Myanmar is planning to modify the Po-Kyar elephant sanctuary into one of the attractive tourist sites of the country to boost tourism, the local Biweekly Eleven journal reported Thursday.

 

The Po-kyar elephant sanctuary lies at a location in Bago division, 346 kilometers north of Yangon.

 

The Po-Kyar zone is accommodating 86 elephants of different ages ranging from 1 year old to 68 years old as well as various kinds of rare bird species, 100-year-old trees and wild butterflies, the report said.

 

Myanmar has taken measures for elephant conservation by restricting the catching of such animals in the country's Bago Yoma mountain range in the central part where most of the elephants take sanctuary.

 

In order to prevent elephants from extinction in the country, the Myanmar forestry authorities allowed the catching of the wild elephants in the mountain range's Hlegu area only once in three years, prescribing the ratio of the elephants caught to be handed over to the authorities, according to other local reports.

 

Wildlife keepers in Myanmar have also warned against the tendency of move of sanctuary of wild elephants from deep mountain ranges in western Rakhine state to agricultural fields as elephant feed was running short there last year.

 

Such wild elephants were being found shifting from the May Yu mountain range bordering Bangladesh to agricultural farms with crop plantations of local farmers and destroying the plantations for the sake of feed, forestry officials said, calling on the farmers to take measures to prevent the crop plantations from being spoiled out of the wildlife's move.

 

The officials attributed the tendency of the elephants to the extinction of bamboo plantation in the Rakhine Yoma natural bamboo forest which the elephants depend on for their feed.
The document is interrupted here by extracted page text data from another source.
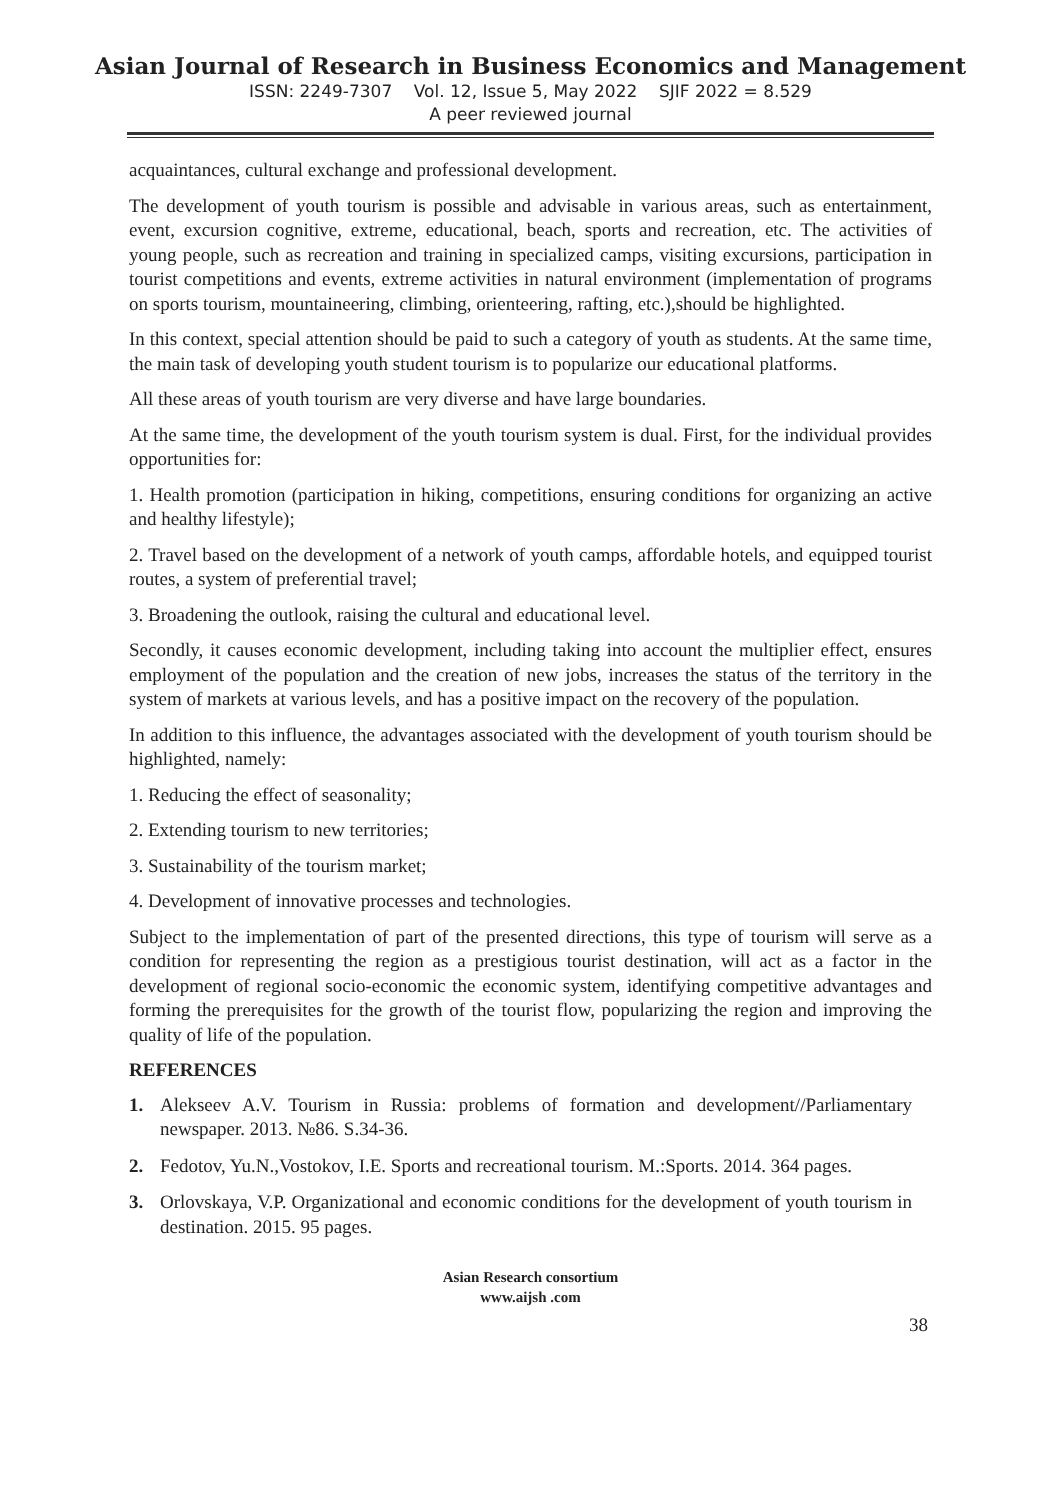Asian Journal of Research in Business Economics and Management
ISSN: 2249-7307 Vol. 12, Issue 5, May 2022 SJIF 2022 = 8.529
A peer reviewed journal
acquaintances, cultural exchange and professional development.
The development of youth tourism is possible and advisable in various areas, such as entertainment, event, excursion cognitive, extreme, educational, beach, sports and recreation, etc. The activities of young people, such as recreation and training in specialized camps, visiting excursions, participation in tourist competitions and events, extreme activities in natural environment (implementation of programs on sports tourism, mountaineering, climbing, orienteering, rafting, etc.),should be highlighted.
In this context, special attention should be paid to such a category of youth as students. At the same time, the main task of developing youth student tourism is to popularize our educational platforms.
All these areas of youth tourism are very diverse and have large boundaries.
At the same time, the development of the youth tourism system is dual. First, for the individual provides opportunities for:
1. Health promotion (participation in hiking, competitions, ensuring conditions for organizing an active and healthy lifestyle);
2. Travel based on the development of a network of youth camps, affordable hotels, and equipped tourist routes, a system of preferential travel;
3. Broadening the outlook, raising the cultural and educational level.
Secondly, it causes economic development, including taking into account the multiplier effect, ensures employment of the population and the creation of new jobs, increases the status of the territory in the system of markets at various levels, and has a positive impact on the recovery of the population.
In addition to this influence, the advantages associated with the development of youth tourism should be highlighted, namely:
1. Reducing the effect of seasonality;
2. Extending tourism to new territories;
3. Sustainability of the tourism market;
4. Development of innovative processes and technologies.
Subject to the implementation of part of the presented directions, this type of tourism will serve as a condition for representing the region as a prestigious tourist destination, will act as a factor in the development of regional socio-economic the economic system, identifying competitive advantages and forming the prerequisites for the growth of the tourist flow, popularizing the region and improving the quality of life of the population.
REFERENCES
1. Alekseev A.V. Tourism in Russia: problems of formation and development//Parliamentary newspaper. 2013. №86. S.34-36.
2. Fedotov, Yu.N.,Vostokov, I.E. Sports and recreational tourism. M.:Sports. 2014. 364 pages.
3. Orlovskaya, V.P. Organizational and economic conditions for the development of youth tourism in destination. 2015. 95 pages.
Asian Research consortium
www.aijsh .com
38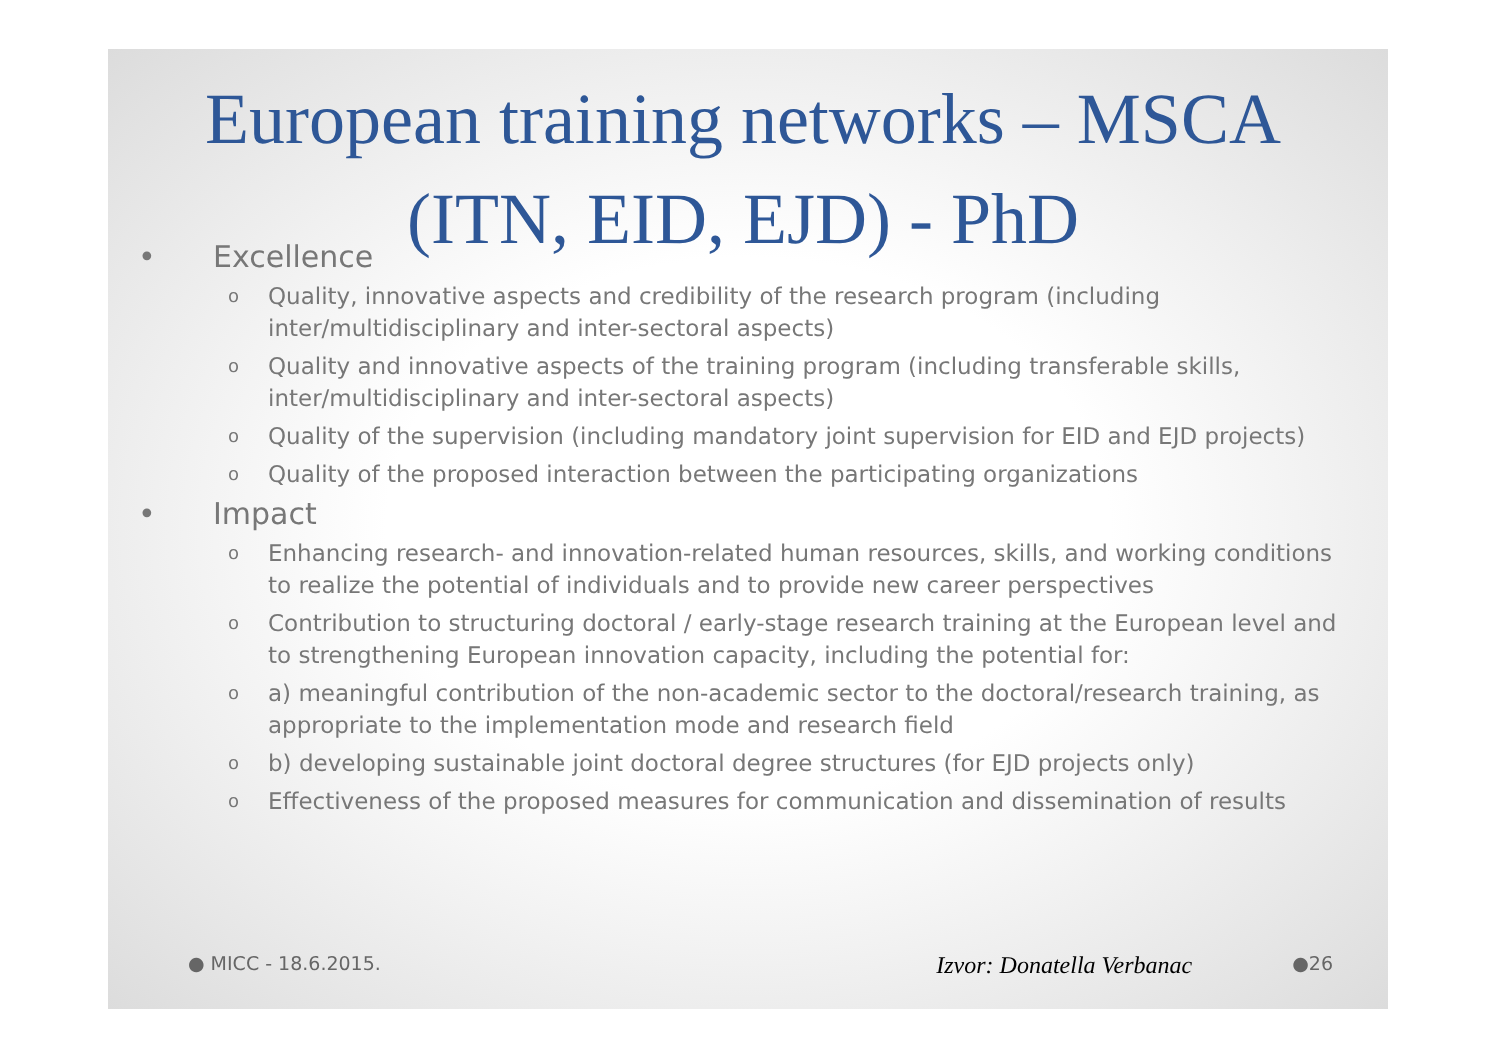European training networks – MSCA (ITN, EID, EJD) - PhD
• Excellence
o Quality, innovative aspects and credibility of the research program (including inter/multidisciplinary and inter-sectoral aspects)
o Quality and innovative aspects of the training program (including transferable skills, inter/multidisciplinary and inter-sectoral aspects)
o Quality of the supervision (including mandatory joint supervision for EID and EJD projects)
o Quality of the proposed interaction between the participating organizations
• Impact
o Enhancing research- and innovation-related human resources, skills, and working conditions to realize the potential of individuals and to provide new career perspectives
o Contribution to structuring doctoral / early-stage research training at the European level and to strengthening European innovation capacity, including the potential for:
o a) meaningful contribution of the non-academic sector to the doctoral/research training, as appropriate to the implementation mode and research field
o b) developing sustainable joint doctoral degree structures (for EJD projects only)
o Effectiveness of the proposed measures for communication and dissemination of results
● MICC - 18.6.2015. Izvor: Donatella Verbanac ●26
Similarly, in the wake of tiger extinction threat, Myanmar wildlife police and forest rangers have also planned to step up combating wildlife trade and crimes in the tiger reserve and special training programs have been introduced jointly by the Myanmar forest ministry and the Wildlife Conservation Society (WCS).

 

With only 150 tigers reportedly still alive in Myanmar's tiger reserve, tiger conservation is being undertaken in Hukaung Valley, the geographical condition of which creates a suitable place for survival of the tigers.

 

The Hukuang Tiger Reserve in Myanmar's northernmost Kachin state, which was established in 2004, covers an area of about 22,000 square kilometers, and is claimed to be the largest of its kind in the world.